## DATA
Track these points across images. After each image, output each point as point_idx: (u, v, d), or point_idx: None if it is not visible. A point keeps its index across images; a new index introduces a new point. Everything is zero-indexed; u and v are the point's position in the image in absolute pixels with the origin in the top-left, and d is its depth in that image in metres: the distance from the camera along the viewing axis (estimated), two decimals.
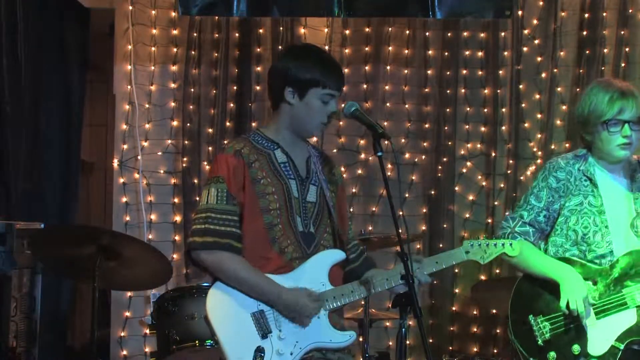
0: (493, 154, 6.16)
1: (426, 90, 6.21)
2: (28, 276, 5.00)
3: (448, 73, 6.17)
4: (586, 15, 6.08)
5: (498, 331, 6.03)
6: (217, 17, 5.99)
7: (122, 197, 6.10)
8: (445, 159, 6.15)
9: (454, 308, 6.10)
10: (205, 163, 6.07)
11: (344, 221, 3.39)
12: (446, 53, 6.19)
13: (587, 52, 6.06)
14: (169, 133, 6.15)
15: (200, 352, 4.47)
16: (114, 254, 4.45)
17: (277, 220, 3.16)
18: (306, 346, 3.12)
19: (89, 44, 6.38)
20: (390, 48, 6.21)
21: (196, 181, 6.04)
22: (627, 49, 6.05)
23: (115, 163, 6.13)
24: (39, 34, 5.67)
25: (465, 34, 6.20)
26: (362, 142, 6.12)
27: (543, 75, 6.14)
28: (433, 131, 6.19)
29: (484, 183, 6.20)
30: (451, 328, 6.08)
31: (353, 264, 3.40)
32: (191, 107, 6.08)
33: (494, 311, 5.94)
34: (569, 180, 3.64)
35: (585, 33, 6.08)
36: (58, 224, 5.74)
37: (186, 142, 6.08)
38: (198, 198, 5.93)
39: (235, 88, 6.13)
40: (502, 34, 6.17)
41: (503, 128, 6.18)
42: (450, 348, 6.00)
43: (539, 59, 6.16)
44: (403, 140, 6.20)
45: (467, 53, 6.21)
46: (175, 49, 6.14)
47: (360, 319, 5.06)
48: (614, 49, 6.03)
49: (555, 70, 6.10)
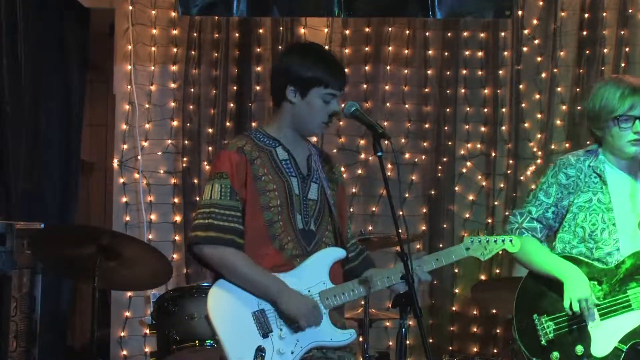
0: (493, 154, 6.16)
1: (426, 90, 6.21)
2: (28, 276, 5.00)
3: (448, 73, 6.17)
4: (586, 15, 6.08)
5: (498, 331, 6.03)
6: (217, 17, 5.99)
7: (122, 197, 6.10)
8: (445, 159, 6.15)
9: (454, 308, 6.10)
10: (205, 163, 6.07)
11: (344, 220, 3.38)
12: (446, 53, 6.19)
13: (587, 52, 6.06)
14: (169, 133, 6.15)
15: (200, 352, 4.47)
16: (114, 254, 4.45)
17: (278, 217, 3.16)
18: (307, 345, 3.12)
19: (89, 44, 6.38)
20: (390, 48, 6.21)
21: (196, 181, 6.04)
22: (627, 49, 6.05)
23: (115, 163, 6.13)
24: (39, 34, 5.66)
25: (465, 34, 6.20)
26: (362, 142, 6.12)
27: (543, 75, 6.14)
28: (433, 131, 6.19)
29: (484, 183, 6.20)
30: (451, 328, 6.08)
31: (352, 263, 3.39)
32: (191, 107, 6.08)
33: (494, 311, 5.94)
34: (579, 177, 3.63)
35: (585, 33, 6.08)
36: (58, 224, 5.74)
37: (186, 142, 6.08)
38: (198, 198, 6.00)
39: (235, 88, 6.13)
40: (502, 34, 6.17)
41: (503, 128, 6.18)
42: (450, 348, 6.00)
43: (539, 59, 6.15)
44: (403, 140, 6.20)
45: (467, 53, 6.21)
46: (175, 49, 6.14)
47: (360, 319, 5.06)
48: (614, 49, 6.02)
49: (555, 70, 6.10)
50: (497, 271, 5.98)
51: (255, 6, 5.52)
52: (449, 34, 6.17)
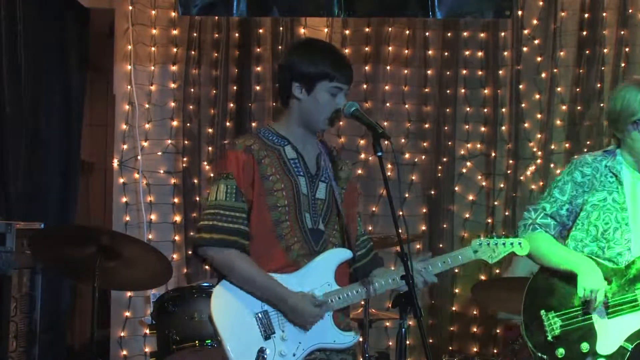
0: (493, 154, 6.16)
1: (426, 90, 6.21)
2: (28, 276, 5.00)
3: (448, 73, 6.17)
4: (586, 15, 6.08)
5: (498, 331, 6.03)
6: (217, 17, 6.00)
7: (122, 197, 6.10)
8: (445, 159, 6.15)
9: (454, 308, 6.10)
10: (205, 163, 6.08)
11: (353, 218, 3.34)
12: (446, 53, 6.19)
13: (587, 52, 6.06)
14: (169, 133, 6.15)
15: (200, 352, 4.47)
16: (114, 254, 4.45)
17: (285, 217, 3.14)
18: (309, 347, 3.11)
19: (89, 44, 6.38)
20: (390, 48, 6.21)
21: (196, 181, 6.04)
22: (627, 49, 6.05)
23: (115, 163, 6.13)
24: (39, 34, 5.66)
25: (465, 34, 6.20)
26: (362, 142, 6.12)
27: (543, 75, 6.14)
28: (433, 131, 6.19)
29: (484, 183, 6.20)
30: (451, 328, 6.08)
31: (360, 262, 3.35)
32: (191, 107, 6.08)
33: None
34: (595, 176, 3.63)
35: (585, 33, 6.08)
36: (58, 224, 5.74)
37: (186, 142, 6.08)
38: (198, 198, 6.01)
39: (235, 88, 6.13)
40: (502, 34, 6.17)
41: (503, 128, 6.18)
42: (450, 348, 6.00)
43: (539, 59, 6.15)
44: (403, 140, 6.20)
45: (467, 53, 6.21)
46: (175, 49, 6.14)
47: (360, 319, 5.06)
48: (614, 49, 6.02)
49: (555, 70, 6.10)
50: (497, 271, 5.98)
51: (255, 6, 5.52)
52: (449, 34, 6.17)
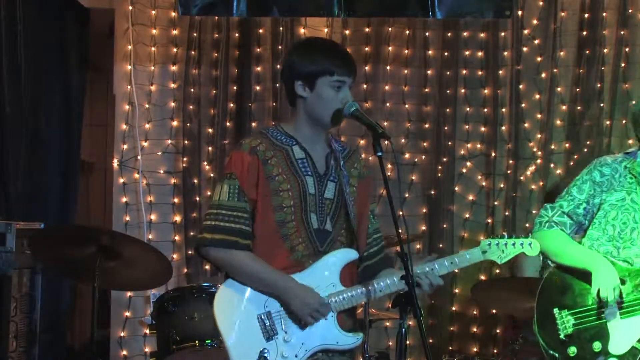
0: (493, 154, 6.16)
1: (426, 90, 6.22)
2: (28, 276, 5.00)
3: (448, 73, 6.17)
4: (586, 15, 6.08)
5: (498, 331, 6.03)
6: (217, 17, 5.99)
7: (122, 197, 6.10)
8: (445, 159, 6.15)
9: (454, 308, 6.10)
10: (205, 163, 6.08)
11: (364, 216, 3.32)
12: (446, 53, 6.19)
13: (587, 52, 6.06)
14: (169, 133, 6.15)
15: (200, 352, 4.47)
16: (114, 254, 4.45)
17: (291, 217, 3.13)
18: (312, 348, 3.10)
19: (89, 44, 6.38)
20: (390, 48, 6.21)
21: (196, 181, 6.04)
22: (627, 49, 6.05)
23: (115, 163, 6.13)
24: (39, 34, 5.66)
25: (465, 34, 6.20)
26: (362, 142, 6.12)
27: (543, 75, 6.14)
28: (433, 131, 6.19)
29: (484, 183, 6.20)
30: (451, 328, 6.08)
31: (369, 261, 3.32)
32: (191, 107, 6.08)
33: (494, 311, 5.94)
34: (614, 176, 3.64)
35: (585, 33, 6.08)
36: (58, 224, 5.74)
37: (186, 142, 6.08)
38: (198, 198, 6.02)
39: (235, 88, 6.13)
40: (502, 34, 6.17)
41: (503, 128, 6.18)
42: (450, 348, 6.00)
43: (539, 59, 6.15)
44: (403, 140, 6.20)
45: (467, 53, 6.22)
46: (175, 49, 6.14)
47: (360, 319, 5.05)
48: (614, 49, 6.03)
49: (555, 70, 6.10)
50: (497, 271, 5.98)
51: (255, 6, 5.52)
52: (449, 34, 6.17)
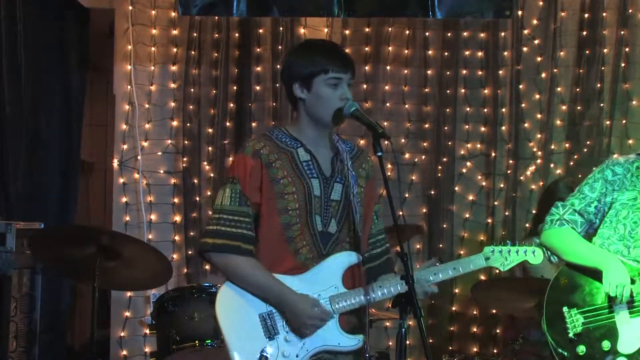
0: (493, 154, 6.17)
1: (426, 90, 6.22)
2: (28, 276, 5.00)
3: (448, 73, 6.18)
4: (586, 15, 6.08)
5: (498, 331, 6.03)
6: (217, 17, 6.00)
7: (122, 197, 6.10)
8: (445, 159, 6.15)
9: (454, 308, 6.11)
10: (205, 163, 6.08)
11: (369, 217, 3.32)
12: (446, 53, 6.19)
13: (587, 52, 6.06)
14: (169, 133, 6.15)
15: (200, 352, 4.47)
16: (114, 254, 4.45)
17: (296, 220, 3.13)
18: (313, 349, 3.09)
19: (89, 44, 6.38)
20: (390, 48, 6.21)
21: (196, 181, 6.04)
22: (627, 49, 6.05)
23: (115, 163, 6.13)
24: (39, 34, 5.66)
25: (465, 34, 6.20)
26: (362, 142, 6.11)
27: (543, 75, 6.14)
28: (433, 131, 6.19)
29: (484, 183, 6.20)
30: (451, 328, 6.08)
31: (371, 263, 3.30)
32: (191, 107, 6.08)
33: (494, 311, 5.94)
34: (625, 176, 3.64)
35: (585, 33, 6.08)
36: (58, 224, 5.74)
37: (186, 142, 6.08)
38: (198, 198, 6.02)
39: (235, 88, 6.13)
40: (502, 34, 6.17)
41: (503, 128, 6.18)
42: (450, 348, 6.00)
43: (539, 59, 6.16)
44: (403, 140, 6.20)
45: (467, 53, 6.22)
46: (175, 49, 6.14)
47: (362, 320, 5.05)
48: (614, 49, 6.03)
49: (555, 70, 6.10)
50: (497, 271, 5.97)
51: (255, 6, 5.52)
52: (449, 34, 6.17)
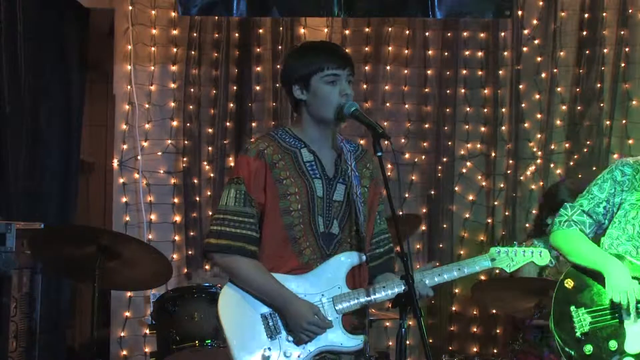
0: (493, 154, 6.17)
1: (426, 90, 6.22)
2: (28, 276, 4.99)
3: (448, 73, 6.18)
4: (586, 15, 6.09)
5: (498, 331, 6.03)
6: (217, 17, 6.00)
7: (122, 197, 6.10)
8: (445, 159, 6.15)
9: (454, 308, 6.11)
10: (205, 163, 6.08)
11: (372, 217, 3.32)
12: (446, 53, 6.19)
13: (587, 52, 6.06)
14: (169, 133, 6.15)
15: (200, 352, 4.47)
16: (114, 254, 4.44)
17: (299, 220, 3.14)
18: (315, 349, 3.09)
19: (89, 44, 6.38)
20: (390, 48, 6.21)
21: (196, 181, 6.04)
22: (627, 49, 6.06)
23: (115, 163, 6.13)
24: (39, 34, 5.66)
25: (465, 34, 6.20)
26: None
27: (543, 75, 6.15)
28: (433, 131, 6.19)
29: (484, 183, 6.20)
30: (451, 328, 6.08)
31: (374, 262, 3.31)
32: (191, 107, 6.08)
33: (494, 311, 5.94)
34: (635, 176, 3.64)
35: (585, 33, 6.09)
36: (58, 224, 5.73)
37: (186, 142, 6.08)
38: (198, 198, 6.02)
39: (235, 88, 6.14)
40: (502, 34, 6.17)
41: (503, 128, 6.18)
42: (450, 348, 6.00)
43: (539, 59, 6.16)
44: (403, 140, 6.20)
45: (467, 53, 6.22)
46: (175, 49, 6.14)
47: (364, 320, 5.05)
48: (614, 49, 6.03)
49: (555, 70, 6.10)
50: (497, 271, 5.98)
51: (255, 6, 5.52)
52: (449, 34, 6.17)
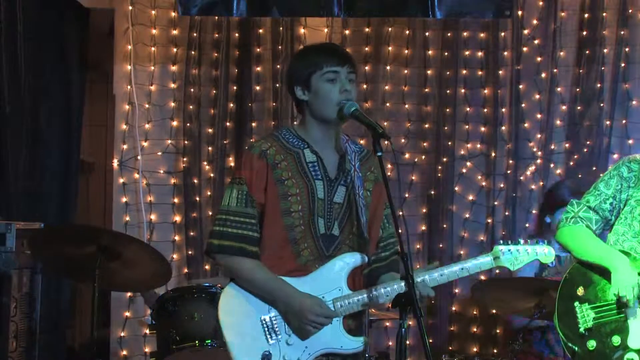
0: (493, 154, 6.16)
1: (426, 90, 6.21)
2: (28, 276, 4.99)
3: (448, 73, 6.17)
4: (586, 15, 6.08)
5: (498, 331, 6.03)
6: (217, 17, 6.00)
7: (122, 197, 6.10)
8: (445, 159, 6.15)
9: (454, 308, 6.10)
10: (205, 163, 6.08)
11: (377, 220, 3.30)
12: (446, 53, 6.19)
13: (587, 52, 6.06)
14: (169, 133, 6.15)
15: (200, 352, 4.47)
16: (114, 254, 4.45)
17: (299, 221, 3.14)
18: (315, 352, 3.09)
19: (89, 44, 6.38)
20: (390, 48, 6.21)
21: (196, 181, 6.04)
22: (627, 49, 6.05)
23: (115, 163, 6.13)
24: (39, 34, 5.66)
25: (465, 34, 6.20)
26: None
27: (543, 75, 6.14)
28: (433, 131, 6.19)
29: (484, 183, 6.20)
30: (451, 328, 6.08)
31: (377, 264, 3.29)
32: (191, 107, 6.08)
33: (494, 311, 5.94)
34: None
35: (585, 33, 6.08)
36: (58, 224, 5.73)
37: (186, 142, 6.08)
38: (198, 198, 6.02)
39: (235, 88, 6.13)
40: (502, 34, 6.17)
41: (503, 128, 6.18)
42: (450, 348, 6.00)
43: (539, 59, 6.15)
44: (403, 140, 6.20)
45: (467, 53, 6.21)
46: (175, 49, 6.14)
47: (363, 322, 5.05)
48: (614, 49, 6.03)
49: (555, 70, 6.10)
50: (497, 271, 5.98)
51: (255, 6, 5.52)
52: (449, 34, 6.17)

## TASK STATEMENT
Exactly as written, reproduce the lines from the beginning of the material through the line with "24: (39, 34, 5.67)", and skip any picture.

## TASK OUTPUT
Track these points across images. After each image, output each point as point_idx: (u, v, d), or point_idx: None if it is not visible. A point keeps its index across images; a new index introduces a new point. Everything is zero-indexed; u and v are the point's position in the image in absolute pixels with the origin in the top-left, and d is its depth in that image in metres: the distance from the camera along the viewing axis (estimated), two decimals.
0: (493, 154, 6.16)
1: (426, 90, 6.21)
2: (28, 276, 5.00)
3: (448, 73, 6.17)
4: (586, 15, 6.08)
5: (498, 331, 6.03)
6: (217, 17, 5.99)
7: (122, 197, 6.10)
8: (445, 159, 6.15)
9: (454, 308, 6.10)
10: (205, 163, 6.07)
11: (344, 221, 3.39)
12: (446, 53, 6.19)
13: (587, 52, 6.06)
14: (169, 133, 6.15)
15: (200, 352, 4.47)
16: (114, 254, 4.45)
17: (277, 220, 3.16)
18: (306, 346, 3.12)
19: (89, 44, 6.38)
20: (390, 48, 6.21)
21: (196, 181, 6.04)
22: (627, 49, 6.05)
23: (115, 163, 6.13)
24: (39, 34, 5.67)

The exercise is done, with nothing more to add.